* Document segment
# Query 1 
## Configurations

In [1]:
%%configure -f
{
    "conf":{
        "spark.executor.instances": "4",
        "spark.executor.memory": "2g",
        "spark.executor.cores": "1"
    }
}

ID,YARN Application ID,Kind,State,Spark UI,Driver log,User,Current session?
1790,application_1765289937462_1774,pyspark,idle,Link,Link,,
1791,application_1765289937462_1775,pyspark,idle,Link,Link,,
1792,application_1765289937462_1776,pyspark,idle,Link,Link,,
1795,application_1765289937462_1779,pyspark,idle,Link,Link,,
1799,application_1765289937462_1783,pyspark,idle,Link,Link,,
1800,application_1765289937462_1784,pyspark,idle,Link,Link,,


## DataFrame API without UDF

In [2]:
# We initialized a spark session with specific configurations, now we import
from pyspark.sql import SparkSession
from pyspark.sql.functions import col, when, count, desc
from pyspark.sql.types import StructType, StructField, IntegerType, StringType
import time

#Beginning of timing
start_time = time.time()

# Define schema for crime data DataFrame
crime_data_full_schema = StructType([
    StructField("DR_NO", IntegerType()),
    StructField("Date Rptd", StringType()),
    StructField("DATE OCC", StringType()),
    StructField("TIME OCC", IntegerType()),
    StructField("AREA", IntegerType()),
    StructField("AREA NAME", StringType()),
    StructField("Rpt Dist No", IntegerType()),
    StructField("Part 1-2", IntegerType()),
    StructField("Crm Cd", IntegerType()),
    StructField("Crm Cd Desc", StringType()),
    StructField("Mocodes", StringType()),
    StructField("Vict Age", IntegerType())
])

# Create DataFrame
crime_data_full_df = spark.read.csv("s3://initial-notebook-data-bucket-dblab-905418150721/project_data/LA_Crime_Data/", \
    header=True, \
    schema=crime_data_full_schema) 

crime_data_df = crime_data_full_df.select("DR_NO", "Crm Cd Desc", "Vict Age")

# Filter for "AGGRAVATED ASSAULT"
crime_data_aggrassault_df = crime_data_df.filter(col("Crm Cd Desc").contains("AGGRAVATED ASSAULT"))

# Assign age groups 
crime_data_nonull_df = crime_data_aggrassault_df.na.drop(
    subset=["Vict Age"])

crime_data_aggrassault_agegroups_df = crime_data_nonull_df.withColumn(
    "Age Group",
    when(col("Vict Age") < 18, "Children")
    .when(col("Vict Age") < 25, "Young Adults")
    .when(col("Vict Age") < 65, "Adults")
    .otherwise("Elderly")
)

# Group by "Age Group" and count the occurences
age_group_counts_df = crime_data_aggrassault_agegroups_df.groupBy("Age Group").count()


# Order the results
result_df = age_group_counts_df.orderBy(col("count").desc())


# Show results
result_df.show()

# End of timing
execution_time = time.time() - start_time
print(f"Execution time: {execution_time} sec")

Starting Spark application


ID,YARN Application ID,Kind,State,Spark UI,Driver log,User,Current session?

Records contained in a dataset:
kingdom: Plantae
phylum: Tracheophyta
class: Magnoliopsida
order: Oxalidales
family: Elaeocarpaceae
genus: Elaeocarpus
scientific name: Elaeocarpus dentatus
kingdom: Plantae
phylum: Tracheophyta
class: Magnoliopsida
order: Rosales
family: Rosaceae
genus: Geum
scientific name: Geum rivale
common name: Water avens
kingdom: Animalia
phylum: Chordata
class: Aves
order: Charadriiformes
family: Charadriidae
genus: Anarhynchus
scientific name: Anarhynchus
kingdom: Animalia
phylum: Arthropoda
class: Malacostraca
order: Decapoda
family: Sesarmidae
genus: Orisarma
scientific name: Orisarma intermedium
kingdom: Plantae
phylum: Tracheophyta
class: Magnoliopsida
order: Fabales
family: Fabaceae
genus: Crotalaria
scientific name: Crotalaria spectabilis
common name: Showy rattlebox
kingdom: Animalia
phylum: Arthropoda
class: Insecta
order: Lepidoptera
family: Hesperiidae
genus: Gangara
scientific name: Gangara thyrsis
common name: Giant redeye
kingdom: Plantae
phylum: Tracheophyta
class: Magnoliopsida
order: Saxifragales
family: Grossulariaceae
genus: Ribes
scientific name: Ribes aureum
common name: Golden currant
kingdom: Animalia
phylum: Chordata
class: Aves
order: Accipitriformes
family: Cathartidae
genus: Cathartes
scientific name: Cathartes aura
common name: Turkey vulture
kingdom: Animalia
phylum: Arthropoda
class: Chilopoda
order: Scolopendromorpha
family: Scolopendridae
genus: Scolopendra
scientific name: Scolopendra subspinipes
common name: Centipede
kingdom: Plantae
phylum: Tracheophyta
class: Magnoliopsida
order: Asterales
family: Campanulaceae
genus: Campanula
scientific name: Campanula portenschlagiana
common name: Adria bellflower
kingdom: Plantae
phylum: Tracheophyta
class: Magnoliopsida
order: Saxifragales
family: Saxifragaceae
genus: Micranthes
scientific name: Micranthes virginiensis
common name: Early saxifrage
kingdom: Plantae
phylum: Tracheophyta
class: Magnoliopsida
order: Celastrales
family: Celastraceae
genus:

* Things to do
• A. List the age group labels that the Spark notebook on crime data assigns to victims.
• B. Continue the Spark notebook on crime data, starting after its last line.

* Task results
• A. Children, Young Adults, Adults, Elderly

• B.
1802,application_1765289937462_1786,pyspark,idle,Link,Link,,✔


FloatProgress(value=0.0, bar_style='info', description='Progress:', layout=Layout(height='25px', width='50%'),…

SparkSession available as 'spark'.


FloatProgress(value=0.0, bar_style='info', description='Progress:', layout=Layout(height='25px', width='50%'),…

+------------+------+
|   Age Group| count|
+------------+------+
|      Adults|121660|
|Young Adults| 33758|
|    Children| 16014|
|     Elderly|  6011|
+------------+------+

Execution time: 17.812683582305908 sec

## DataFrame API with UDF

In [3]:
# We initialized a spark session with specific configurations, now we import
from pyspark.sql import SparkSession
from pyspark.sql.functions import col, count, desc, udf
from pyspark.sql.types import StructType, StructField, IntegerType, StringType
import time

# Beginning of timing
start_time = time.time()

# UDF
def age_category_udf_code(age):
    if age < 18:
        return "Children"
    elif age < 25:
        return "Young Adults"
    elif age < 65:
        return "Adults"
    else:
        return "Elderly"

age_group_udf = udf(age_category_udf_code, StringType())

# Define schema for crime data DataFrame
crime_data_full_schema = StructType([
    StructField("DR_NO", IntegerType()),
    StructField("Date Rptd", StringType()),
    StructField("DATE OCC", StringType()),
    StructField("TIME OCC", IntegerType()),
    StructField("AREA", IntegerType()),
    StructField("AREA NAME", StringType()),
    StructField("Rpt Dist No", IntegerType()),
    StructField("Part 1-2", IntegerType()),
    StructField("Crm Cd", IntegerType()),
    StructField("Crm Cd Desc", StringType()),
    StructField("Mocodes", StringType()),
    StructField("Vict Age", IntegerType())
])

# Create DataFrame
crime_data_full_df = spark.read.csv("s3://initial-notebook-data-bucket-dblab-905418150721/project_data/LA_Crime_Data/", \
    header=True, \
    schema=crime_data_full_schema) 

crime_data_df = crime_data_full_df.select("DR_NO", "Crm Cd Desc", "Vict Age")

# Filter for "AGGRAVATED ASSAULT"
crime_data_aggrassault_df = crime_data_df.filter(col("Crm Cd Desc").contains("AGGRAVATED ASSAULT"))

# Assign age groups WITH UDF
crime_data_nonull_df = crime_data_aggrassault_df.na.drop(
    subset=["Vict Age"])

crime_data_aggrassault_agegroups_df = crime_data_nonull_df.withColumn(
    "Age Group",
    age_group_udf(col("Vict Age"))
)

# Group by "Age Group" and count the occurences
age_group_counts_df = crime_data_aggrassault_agegroups_df.groupBy("Age Group").count()


# Order the results
result_df = age_group_counts_df.orderBy(col("count").desc())

# Show results
result_df.show()

# End of timing
execution_time = time.time() - start_time
print(f"Execution time: {execution_time} sec")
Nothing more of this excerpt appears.